Tim Hardaway was a supreme point guard known as the creator of the modern crossover move many players use today. He was a 5-time NBA All-Star but also a player that could drop 25 points with ease while at the same time dishing out ten assists. When Hardaway joined the Golden State Warriors in 1989 and through the '90s, he faced off against numerous great point guards on a nightly basis.
In one of his interviews, Hardaway talked about the best guards he had to face in his career. He mentioned a few well-known names like Gary Payton or Chris Jackson, later known as Mahmoud Abdul-Rauf, but he also said two point guards don't get the credit they deserve.
Hardaway referred to Rod Strickland, who is Kyrie Irving's godfather, and Kevin Johnson, who, after having a great NBA career, also had a very successful career in politics where he was elected as mayor for Sacramento. Hardaway said it was tough playing against those guys because their playing style was very similar to his. They both attacked the basket with no fear whatsoever, while at the same time, they were capable of putting their teammates in the best position to score.
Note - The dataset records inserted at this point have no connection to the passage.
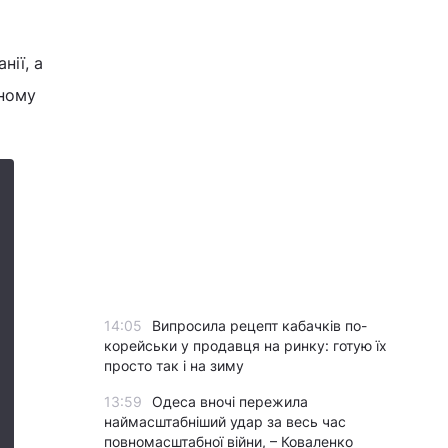
нії, а
ьному
14:05
Випросила рецепт кабачків по-
корейськи у продавця на ринку: готую їх
просто так і на зиму
13:59
Одеса вночі пережила
наймасштабніший удар за весь час
повномасштабної війни, – Коваленко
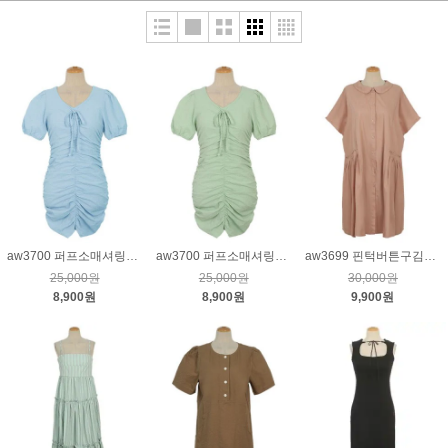
aw3700 퍼프소매셔링원피스_연블루
aw3700 퍼프소매셔링원피스_연그린
aw3699 핀턱버튼구김원피스_인디핑크
25,000원
25,000원
30,000원
8,900원
8,900원
9,900원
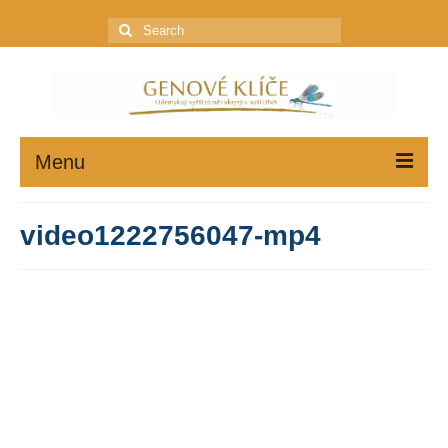
Search
for:
Menu
GENOVÉ KLÍČE
video1222756047-mp4
JAK ZAČÍT
PROFIL
KONZULTACE
OBCHOD
Ceník poštovného a balného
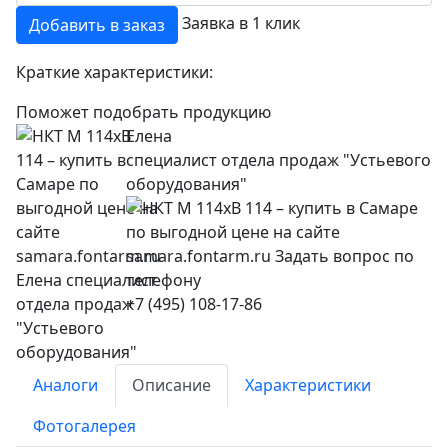
Заявка в 1 клик
Добавить в заказ
Краткие характеристики:
Поможет подобрать продукцию
Елена
специалист отдела продаж "Устьевого
оборудования"
+7 (495) 108-17-86
Аналоги
Описание
Характеристики
Фотогалерея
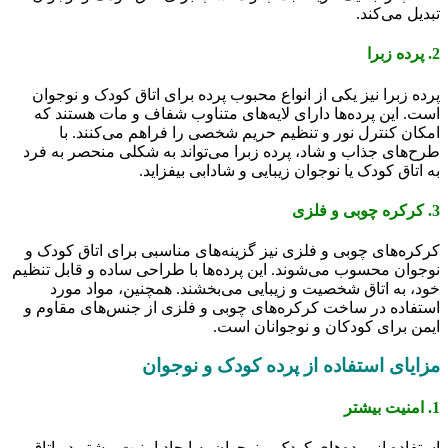
تبدیل می‌کند.
2. پرده زبرا
پرده زبرا نیز یکی از انواع محبوب پرده برای اتاق کودک و نوجوان
است. این پرده‌ها دارای لایه‌های متناوب شفاف و مات هستند که
امکان کنترل نور و تنظیم حریم شخصی را فراهم می‌کنند. با
طرح‌های جذاب و شاد، پرده زبرا می‌تواند به شکلی منحصر به فرد
به اتاق کودک یا نوجوان زیبایی و شادابی بیفزاید.
3. کرکره چوبی و فلزی
کرکره‌های چوبی و فلزی نیز گزینه‌های مناسبی برای اتاق کودک و
نوجوان محسوب می‌شوند. این پرده‌ها با طراحی ساده و قابل تنظیم
خود، به اتاق شخصیت و زیبایی می‌بخشند. همچنین، مواد مورد
استفاده در ساخت کرکره‌های چوبی و فلزی از جنس‌های مقاوم و
ایمن برای کودکان و نوجوانان است.
مزایای استفاده از پرده کودک و نوجوان
1. امنیت بیشتر
استفاده از پرده‌های کودک و نوجوان به ایجاد امنیت بیشتر در اتاق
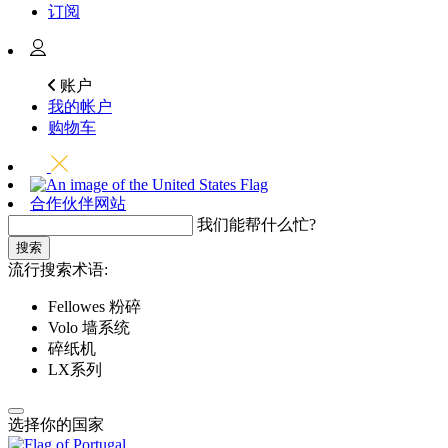
订阅
账户
我的帐户
购物车
合作伙伴网站
我们能帮什么忙?
搜索
流行搜索术语:
Fellowes 粉碎
Volo 墙系统
碎纸机
LX系列
选择你的国家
"Chris Jackson gave me fits, Gary Payton, of course. Two guys that don't get enough recognition is Rod Strickland and my man from Phoenix, Kevin Johnson, who gave everybody fits. It was tough playing those guys, and back then, you could push off, hand check, and make them go in a different direction. They had some moves, and they had charisma with confidence to come out there and do what I did. Get to the rim, make a play for your team. Like I said, Kevin Johnson and Rod Strickland don't get enough praise in this game because they did do work. "
Today, many younger fans haven't had the opportunity to watch KJ or Strickland in action, but they were premiere point guards capable of dropping 20 points and ten assists with ease. They played in smaller markets, so that is also one reason for the lack of publicity even though KJ was on that Phoenix Suns that played in the NBA finals against the Chicago Bulls back in 1993.